Electronic and structural properties of InAs/InP core/shell nanowires: A first principles study

Abstract

The one-dimensional character of the nanowires (NWs), with large surface to volume ratios, allows one to accommodate internal strains that would not be achieved in composite bulk materials with large mismatches. This opens a vast field to explore new materials with specific properties. One of the ways to efficiently exploit this characteristic feature of the NWs is through composition modulation. Using first principles calculations, we investigate the structural and electronic properties of core/shell modulated [111] zinc-blende InAs/InP NWs with different core/shell ratios and diameters (from 1.0 to 2.0 nm). Basic properties of these systems like the lattice parameter and the band gaps are seen to vary non-linearly with the core/shell ratio.
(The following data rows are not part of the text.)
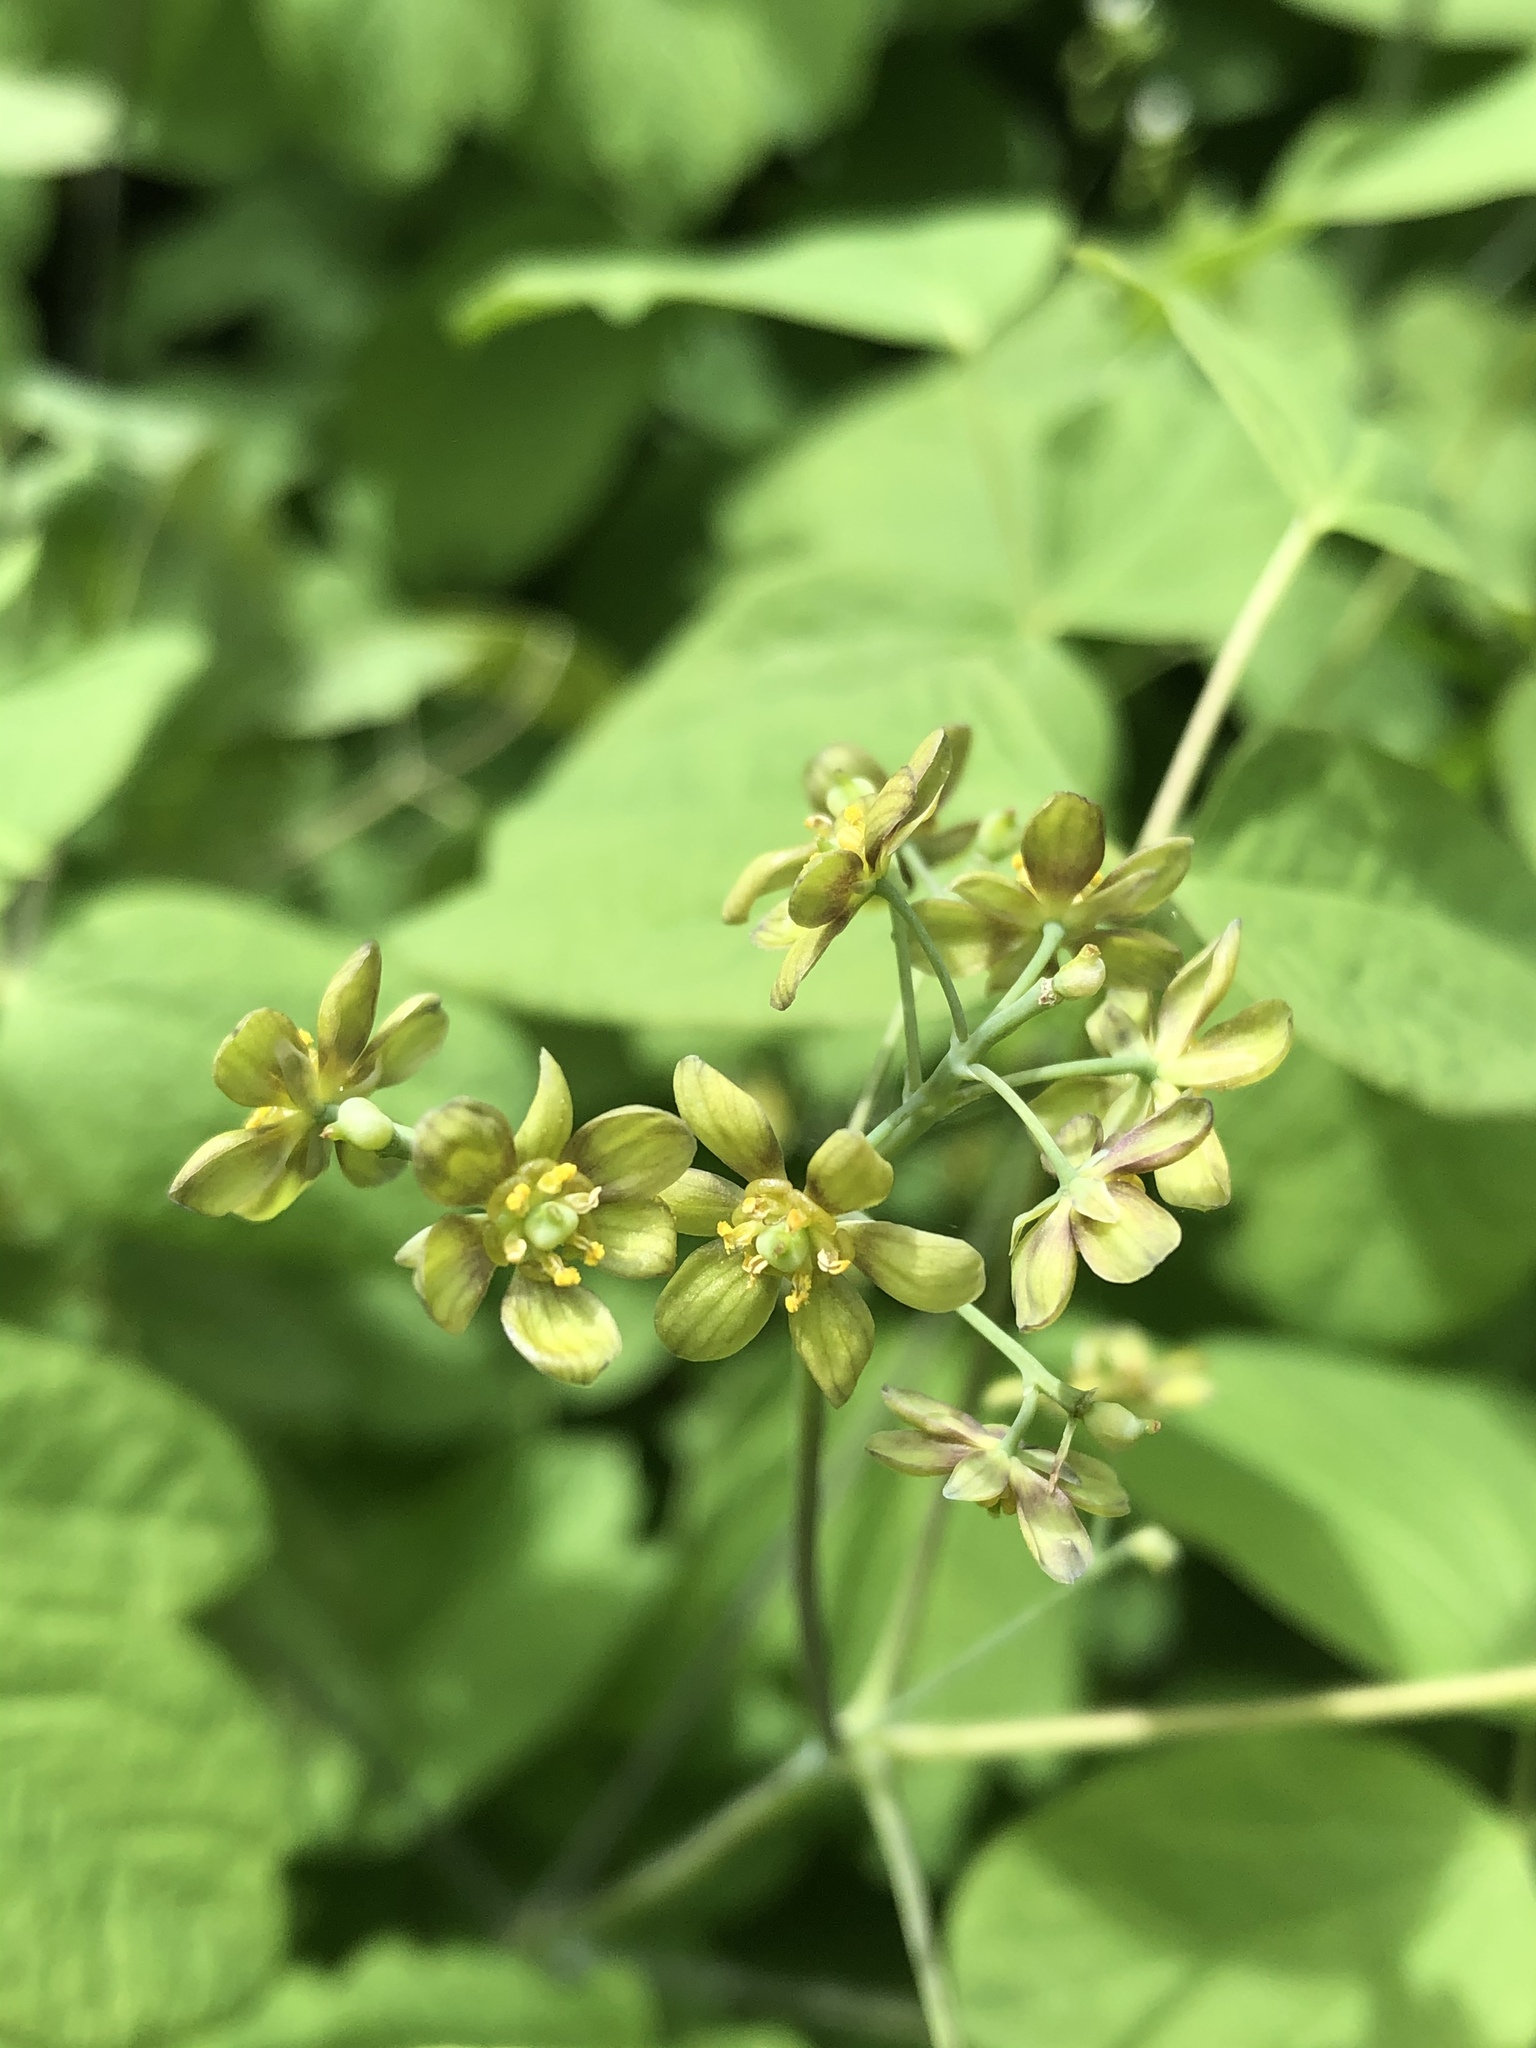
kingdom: Plantae
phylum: Tracheophyta
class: Magnoliopsida
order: Ranunculales
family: Berberidaceae
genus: Caulophyllum
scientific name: Caulophyllum thalictroides
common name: Blue cohosh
The presence of an external InP shell is shown to improve the electronic mobility when compared with pure InAs NWs by eliminating the pinning of the Fermi level at InAs-derived surface states, while keeping the electron effective mass as low as in pure InAs NWs with similar diameters. We determine a type-I like band alignment, with a valence band offset depending on the core/shell ratio and a vanishing conduction band offset. We discuss the consequences of these results to the p-type conduction in the InAs core due to remote p-type doping at the InP shell region.